Sexual violence in Haiti ‘severely underreported,’ ‘largely unpunished,’ UN says

A United Nations High Commissioner for Human Rights (OHCHR) report published Thursday on the situation in Haiti, which is facing intense gang violence, found that sexual violence there is “severely underreported.”

The report said gangs in the Caribbean country have used “sexual violence to spread fear, subjugate and punish the population.”

“Sexual violence remains severely underreported due to community stigma, the salient threat of retaliation by perpetrators, insufficiency of healthcare and psychosocial services for survivors, and lack of trust in the justice system,” the report reads. “Even when such incidents are reported, impunity for sexual violence is widespread.”

In a press release, the OHCHR also referred to sexual violence in Haiti as “largely unpunished.”

The report stated the OHCHR registered the deaths of at least 4,451 people in Haiti in 2023 due to gang violence, with 3,801 of them being men, 538 being women and 112 being children. Between early January and late February of this year, 686 people “not involved in the violent exchanges taking place” were killed, according to the report.

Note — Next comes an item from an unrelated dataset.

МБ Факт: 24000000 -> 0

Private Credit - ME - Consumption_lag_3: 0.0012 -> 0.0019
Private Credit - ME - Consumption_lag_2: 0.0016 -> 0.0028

“Tackling insecurity must be a top priority to protect the population and prevent further human suffering. It is equally important to protect institutions essential to the rule of law, which have been attacked to their very core,” U.N. High Commissioner for Human Rights Volker Türk said in the press release.

Haiti’s prime minister, Ariel Henry, announced he will resign from his position earlier this month as gang violence has raged in the country.

“The government that I’m running cannot remain insensitive in front of this situation. There is no sacrifice that is too big for our country,” Henry said in a video statement, according to The Associated Press. “The government I’m running will remove itself immediately after the installation of the council.”